Start a meditation practice. When I mention meditation to people, they often respond that they cannot do it or it does not work for them. The truth is, there are many forms of meditation, and it may be easier and more straightforward than it seems. One simple way of practicing meditation is to listen along to a guided meditation. There are many apps out there that offer guided meditation audio, like Headspace or Calm. Another great resource is Tara Brach who provides recordings of her guided meditations on her website for free, and hosts a free meditation Wednesday evenings in Bethesda, MD. Meditation can help calm the mind and decrease negative rumination.
Although making behavioral changes can be difficult, try framing it as making an investment in your wellbeing and setting yourself up for future success. Investments in self-care result in a reduction of stress, and therefore free you up to do more of the things that truly matter to you.

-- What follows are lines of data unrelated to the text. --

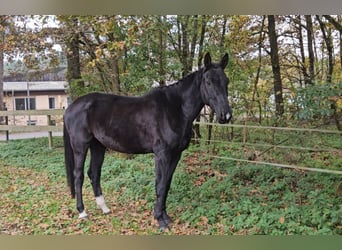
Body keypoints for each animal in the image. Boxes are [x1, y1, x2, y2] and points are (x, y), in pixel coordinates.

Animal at [63, 52, 232, 229]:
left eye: (226, 81)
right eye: (209, 82)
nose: (225, 116)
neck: (175, 109)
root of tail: (71, 107)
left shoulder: (175, 154)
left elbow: (167, 184)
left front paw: (165, 217)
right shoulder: (162, 154)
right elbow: (160, 184)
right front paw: (160, 220)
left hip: (98, 146)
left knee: (94, 173)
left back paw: (104, 208)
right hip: (80, 147)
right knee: (78, 175)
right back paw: (82, 212)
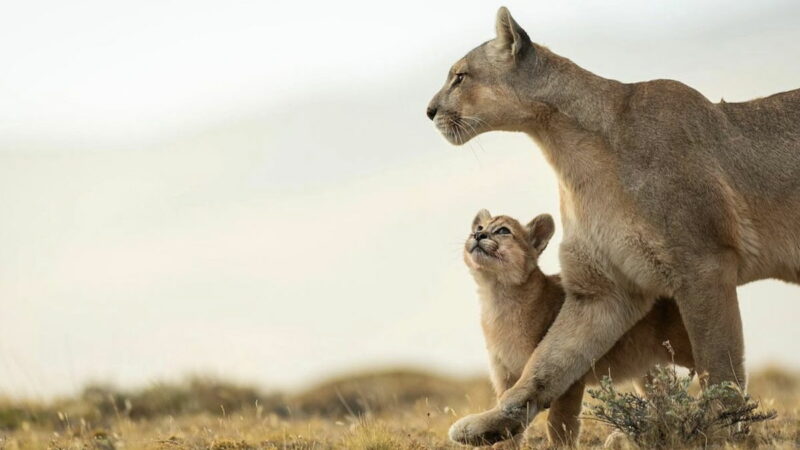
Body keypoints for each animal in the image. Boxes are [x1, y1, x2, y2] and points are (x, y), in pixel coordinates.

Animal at [428, 7, 800, 446]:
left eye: (460, 76)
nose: (429, 111)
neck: (568, 149)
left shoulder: (703, 266)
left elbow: (719, 363)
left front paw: (720, 431)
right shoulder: (604, 289)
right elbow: (547, 365)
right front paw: (489, 425)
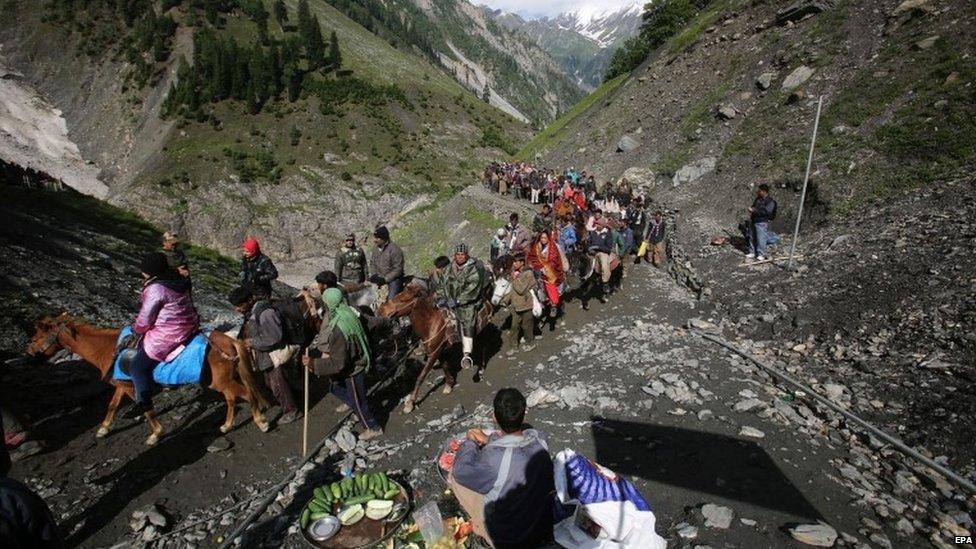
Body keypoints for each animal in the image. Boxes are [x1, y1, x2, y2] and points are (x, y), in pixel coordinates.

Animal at [27, 312, 270, 446]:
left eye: (36, 336)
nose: (28, 354)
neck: (109, 348)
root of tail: (229, 341)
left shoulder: (133, 385)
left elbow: (146, 408)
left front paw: (156, 433)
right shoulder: (121, 384)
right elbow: (112, 405)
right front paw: (103, 428)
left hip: (222, 381)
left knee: (247, 394)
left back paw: (261, 421)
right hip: (222, 382)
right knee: (232, 399)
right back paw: (227, 425)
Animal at [378, 282, 492, 412]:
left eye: (403, 299)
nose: (381, 310)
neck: (430, 324)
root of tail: (486, 301)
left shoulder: (433, 354)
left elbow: (421, 377)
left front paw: (410, 403)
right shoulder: (440, 351)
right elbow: (445, 367)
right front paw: (449, 384)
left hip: (482, 331)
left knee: (484, 348)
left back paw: (480, 371)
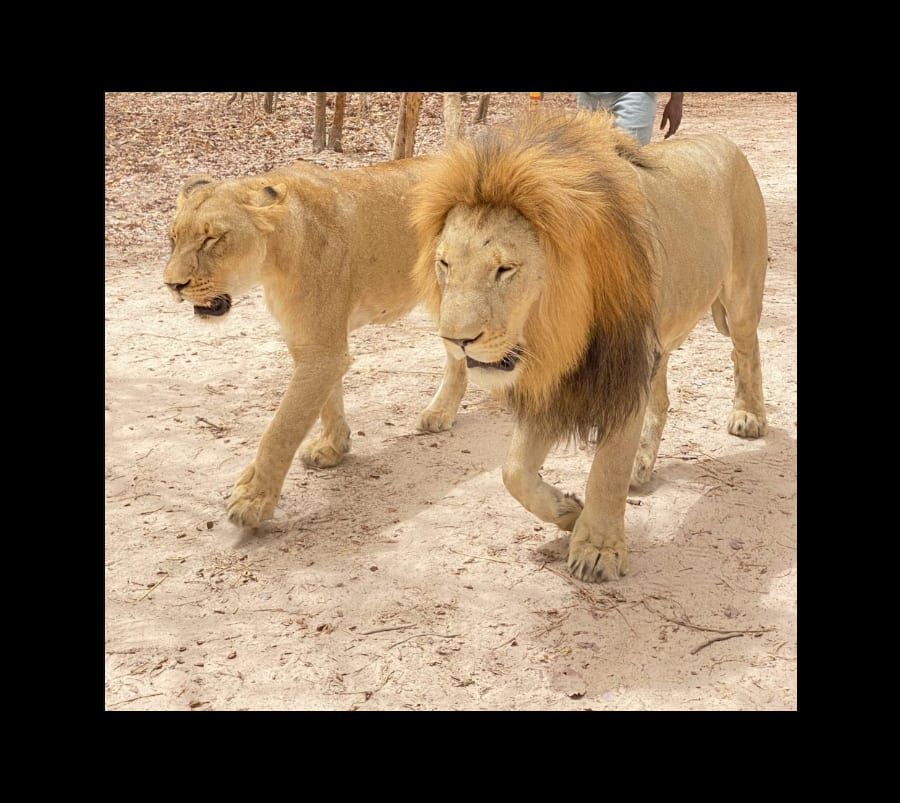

Think of what you might be able to do with your renewed energy, like spending time with people you love, doing creative projects, investing in your finances, traveling, or participating in your community.
Journal prompt: For extra motivation to start the year off with good intentions, consider dusting off your journal (or starting one) and make a new entry. Reflect on the previous year and identify three things for which you are grateful and what caused them. In addition, consider one thing (or more) you will do this coming year to practice self-care, and make a plan for how you will do it.